Initially I thought \begin{equation*} \begin{aligned} D = \left\| u - \left[\right.\right. \left.\left. \left(u\cdot \left(b - (b \cdot d) \cdot d\right)\right) \cdot b \right.\right.+ \left.\left. \left(u\cdot \left(d - (b \cdot d) \cdot b\right)\right) \cdot d \right] \right\| \end{aligned} \end{equation*} which is wrong...

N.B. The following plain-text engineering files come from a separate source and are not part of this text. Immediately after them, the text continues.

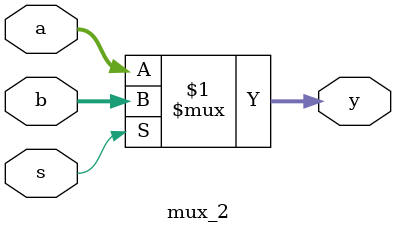
<source format=v>
module mux_2(a,b,s,y);
	input [15:0] a,b;
	output [15:0]y;
	input s;
	
	assign y = (s)? b:a; //when s=1 y=b;when s=0 y=a 
	
	
	
endmodule
</source>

Without loss of generality, let $\ c=0,\ $ but we do not let $\ |b|=|d|=1\ $ because we would lose the valuable homogeneous property. We recall the standard scalar Triple product identity:
$$ \Delta := (a \cdot (b \times d))^2 = \begin{vmatrix} a\cdot a & a \cdot b & a\cdot d \\ b \cdot a & b\cdot b & b\cdot d \\ d \cdot a & d\cdot b & d\cdot d \end{vmatrix}. \tag{1} $$
$$ \textrm{Let }\quad b_v := \frac{b}{|b|} \!-\! \frac{b\cdot d}{|b|\,|d|} \frac{d}{|d|}, \quad d_v := \frac{d}{|d|} \!-\! \frac{b\cdot d}{|b|\,|d|} \frac{b}{|b|}, \quad \textrm{ and} \tag{2} $$ $$ a_v := a\ |b\times d|^2 - |b|^2|d|^2 \Big( a\cdot b_v\frac{b}{|b|} + a\cdot d_v\frac{d}{|d|}\Big), \quad D := a_v/|b\times d|^2. \tag{3} $$ A bit of simplification of equation $(2)$ gives us $$ |b|\ |d|^2\ b_v = b\ |d|^2 - d\ (b\cdot d), \quad |b|^2\ |d|\ d_v = d\ |b|^2 - b\ (b\cdot d). \tag{4} $$
Substituting equation $(3)$ in equation $(4)$ gives us
$$ a_v = (a_0)a + (b_0)b + (d_0)d \quad \textrm{ with } \tag{5} $$
$$ a_0 :=|b\!\times\!d|^2,\quad b_0 := -a\!\cdot\!\big(b\ |d|^2 \!-\! d\ (b\!\cdot\! d)\big),\quad d_0 := -a\!\cdot\!\big(d\ |b|^2 \!-\! b\ (b\!\cdot\! d)\big). \tag{6} $$
Taking the dot product of equation $(5)$ we get
$$ a_v\!\cdot\!a_v = (a\!\cdot\!a)a_0^2 \!+\! (b\!\cdot\!b)b_0^2 \!+\! (d\!\cdot\!d)d_0^2 \!+\! 2(a\!\cdot\!b)a_0b_0 \!+\! 2(a\!\cdot\!d)a_0d_0 \!+\! 2(b\!\cdot\!d)b_0d_0. \tag{7}$$
Using $\ |b\!\times\!d|^2 = |b|^2|d|^2\!-\!(b\!\cdot\!d)^2,\ $ and equations $(1)$ and $(6)$ and factoring equation $(7)$ we get
$$ |a_v|^2 = a_v\cdot a_v = |b\times d|^2 \Delta = |b\times d|^2 |a\cdot (b\times d)|^2 \tag{8}$$
Solving for $\ |a_v|\ $ and using equation $(3)$ we get
$$ |a_v| = |b\times d|\ |a\cdot b\times d|,\quad |D| = |a\cdot b\times d|/|b\times d| \tag{9} $$ which is what we wanted to prove.